Traverser le Bosphore dans un ferry reliant les côtes européenne et asiatique d’Istanbul offre au passager un splendide panorama des deux rives. Avec désormais en prime des concerts amateurs organisés à bord, qui assurent à leurs auteurs un petit revenu bienvenu en plein marasme économique.
Jusqu’à récemment, des musiciens jouaient sans autorisation durant la traversée, mais la municipalité, séduite, a lancé en 2016 le projet « Musique sur le ferry » pour en faire une partie intégrante de l’expérience. Ces concerts sont assurés par des musiciens qui s’efforcent de refléter dans leurs airs le caractère unique de la mégapole s’étendant sur deux continents.

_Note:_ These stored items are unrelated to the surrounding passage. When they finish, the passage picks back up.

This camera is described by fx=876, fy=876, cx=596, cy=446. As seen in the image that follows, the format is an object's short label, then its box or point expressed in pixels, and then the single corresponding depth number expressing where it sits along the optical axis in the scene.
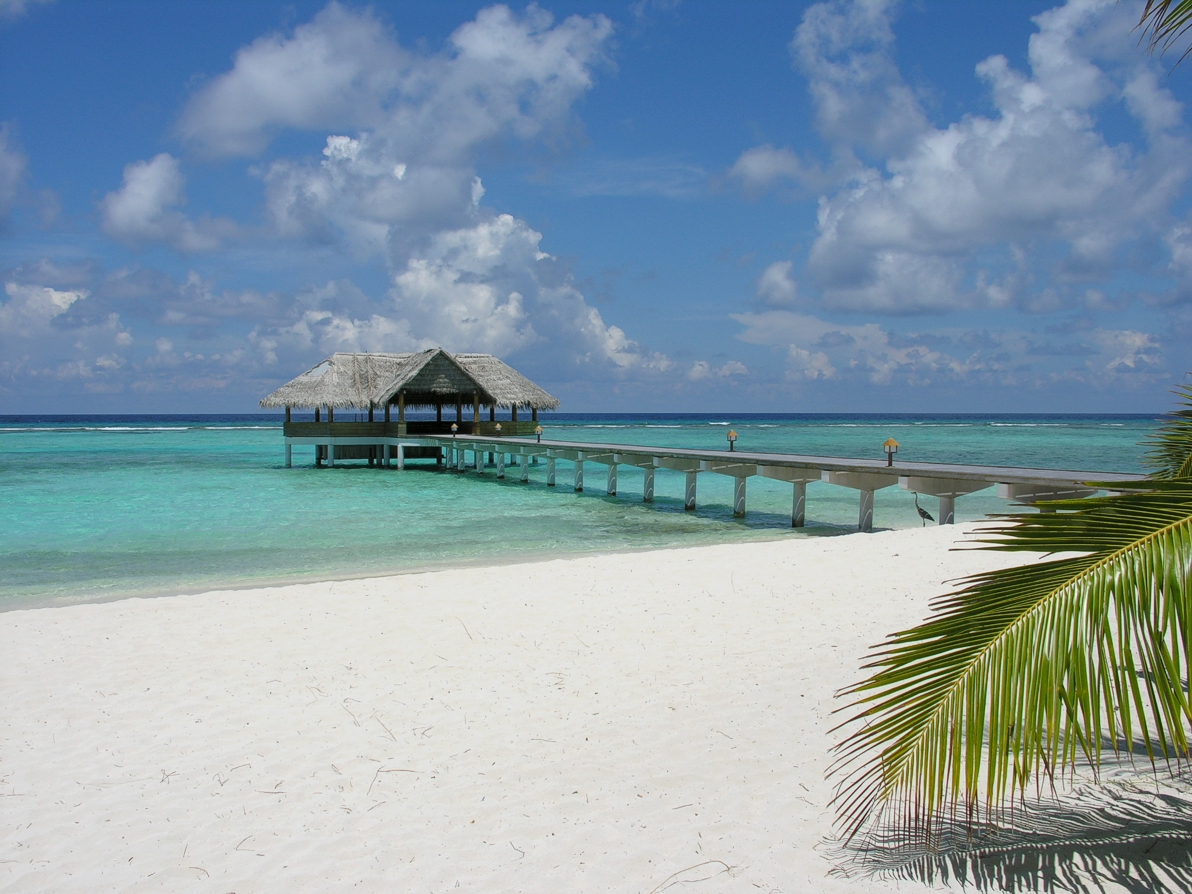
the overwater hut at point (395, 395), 26.75
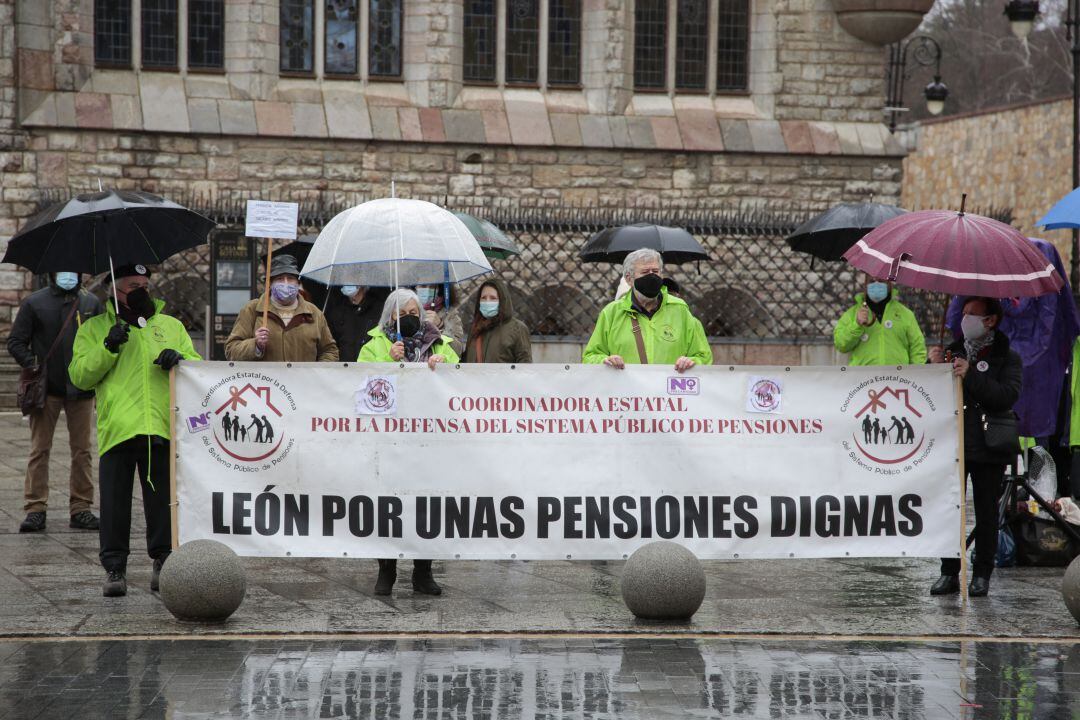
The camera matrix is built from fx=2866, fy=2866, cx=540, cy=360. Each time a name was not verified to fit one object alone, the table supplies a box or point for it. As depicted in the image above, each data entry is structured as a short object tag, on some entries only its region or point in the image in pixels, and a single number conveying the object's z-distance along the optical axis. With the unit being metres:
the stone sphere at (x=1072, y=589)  15.05
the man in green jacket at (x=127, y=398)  16.01
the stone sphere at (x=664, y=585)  14.92
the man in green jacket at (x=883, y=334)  19.58
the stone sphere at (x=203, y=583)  14.69
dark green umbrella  25.04
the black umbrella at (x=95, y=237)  16.04
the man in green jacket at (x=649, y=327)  17.20
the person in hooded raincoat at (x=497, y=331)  20.09
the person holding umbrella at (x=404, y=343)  16.60
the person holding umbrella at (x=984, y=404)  16.50
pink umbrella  15.42
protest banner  16.01
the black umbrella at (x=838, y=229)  21.82
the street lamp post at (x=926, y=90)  48.78
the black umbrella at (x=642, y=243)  25.52
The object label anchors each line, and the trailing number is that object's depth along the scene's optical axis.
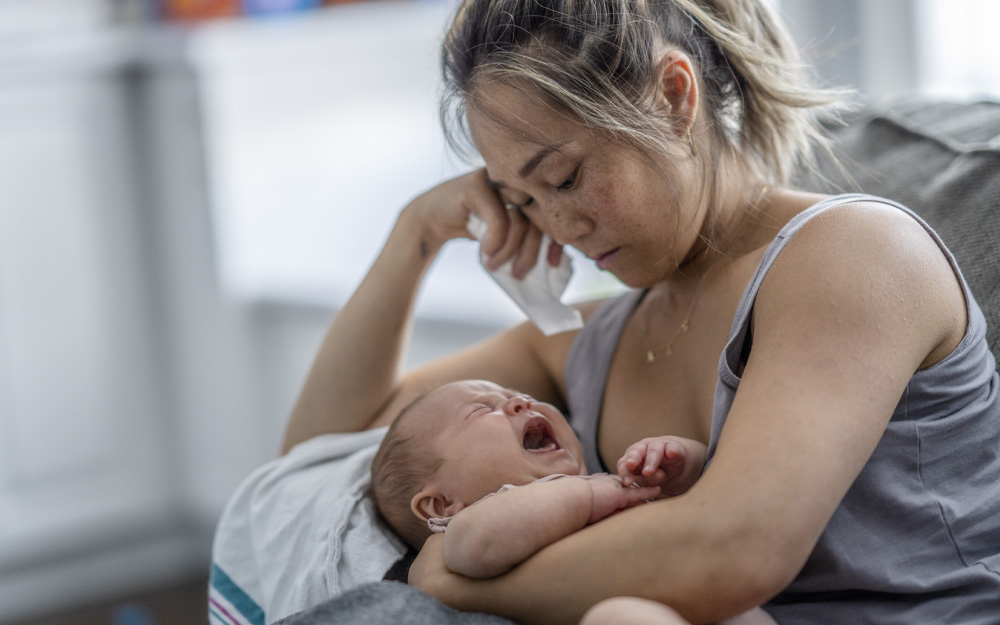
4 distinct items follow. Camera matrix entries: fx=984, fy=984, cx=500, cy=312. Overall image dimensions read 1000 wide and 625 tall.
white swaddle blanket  1.12
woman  0.83
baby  0.92
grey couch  1.16
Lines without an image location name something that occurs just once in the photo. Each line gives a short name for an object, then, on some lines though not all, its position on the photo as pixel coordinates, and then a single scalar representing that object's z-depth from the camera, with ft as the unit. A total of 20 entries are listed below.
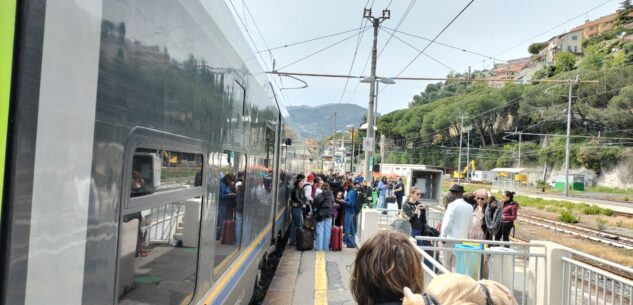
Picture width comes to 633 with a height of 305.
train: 4.43
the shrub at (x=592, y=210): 98.71
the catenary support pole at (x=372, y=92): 57.16
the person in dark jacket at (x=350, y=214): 36.88
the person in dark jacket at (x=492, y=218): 25.53
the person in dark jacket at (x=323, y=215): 33.17
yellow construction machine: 278.67
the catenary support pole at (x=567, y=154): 125.79
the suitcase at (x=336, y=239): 34.50
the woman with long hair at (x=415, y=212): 26.09
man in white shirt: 21.86
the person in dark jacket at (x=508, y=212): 36.27
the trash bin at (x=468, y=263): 20.13
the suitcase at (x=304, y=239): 34.01
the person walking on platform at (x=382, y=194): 63.16
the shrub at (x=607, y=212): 98.06
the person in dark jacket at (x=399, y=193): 62.85
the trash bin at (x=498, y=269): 20.75
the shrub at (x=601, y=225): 70.31
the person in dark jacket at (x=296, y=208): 36.27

« Nous voyageons d’un continent à l’autre. Tandis que nous voguons entre les deux, nous essayons d’exprimer les émotions provoquées par les deux cultures: une sorte de fusion, de synthèse », décrit à l’AFP l’un d’eux, Oguzhan Erdem. Il joue de la flûte ney, l’instrument traditionnel des Soufis, une branche mystique de l’islam, et son partenaire joue du clavier, une façon de « combiner Orient et Occident », estime-t-il.
« Nous Turcs ne sommes ni tout à fait occidentaux, ni tout à fait orientaux. C’est ici que les deux cultures se rejoignent ». En tout, 82 musiciens se produisent sur le détroit, de 9 heures à 1 heure du matin, avec le dernier ferry. Ils vivent des pourboires laissés par les passagers, une rentrée d’argent appréciable pour ceux qui souffrent de la crise économique frappant la Turquie.
M. Erdem, qui pratique aussi son instrument dans les rues avec son groupe « DoguBang », n’a pas pu trouver de travail en tant qu’architecte d’intérieur, son métier. « Le marché est si difficile… Un jour où je broyais du noir, j’ai vu une jeune fille qui chantait sur le ferry et je me suis demandé pourquoi je ne tenterais pas ma chance », se souvient-il.
Il joue du ney depuis neuf mois sur les eaux du Bosphore.
Eren Koç, au clavier, est sculpteur de profession et s’est retrouvé à jouer sur les ferries après avoir visité Istanbul pour l’une de ses expositions. Il dit apprécier ces moments, notamment « quand des applaudissements éclatent soudain ou que quelqu’un se lève pour danser ». « C’est comme dans les films. » De très nombreux musiciens arpentent les rues d’Istanbul, tant Turcs qu’étrangers, comme sur la très commerciale avenue Istiklal.
Chez certains passagers, les expériences musicales vécues sur les ferries sont sources d’émotion après une journée de travail. « Les mélodies parlent à mon âme et reposent mon esprit. Elles me ramènent à mon passé », confie Nimet, les larmes aux yeux à l’écoute du ney. « Tout comme les eaux du Bosphore, cela déclenche un flot d’émotions ».
M. Erdem se dit touché par ces réactions. « Le soir, les gens se vident la tête, atteignent une sorte de sérénité. J’en vois beaucoup qui dorment en paix. C’est une grande source de plaisir pour moi », assure-t-il. Tunç Baydar, coordinateur du projet pour la municipalité, explique que des musiciens jouant sans autorisation avaient posé problème par le passé pour les équipages et personnels de sécurité.
L’objectif était de « créer un environnement pour que ces musiciens puissent jouer sur les ferries, avec des autorisations et de façon plus confortable », affirme-t-il. « Nous avons intégré ces musiciens à notre marque ». Il déniche de nouveaux talents grâce aux réseaux sociaux ou au conservatoire.
Beaucoup de grandes villes ont de formidables musiciens de rue, mais toutes n’ont pas une aussi belle toile de fond à offrir à leur performance. « Nous écoutons de la musique dans les métros européens, mais c’est si beau sur l’eau… », se réjouit Berker Colak, un touriste venu d’Allemagne avec sa fiancée, en évoquant les mouettes, « ‘l’ambiance authentique » et « l’harmonie réelle » ainsi créées selon lui.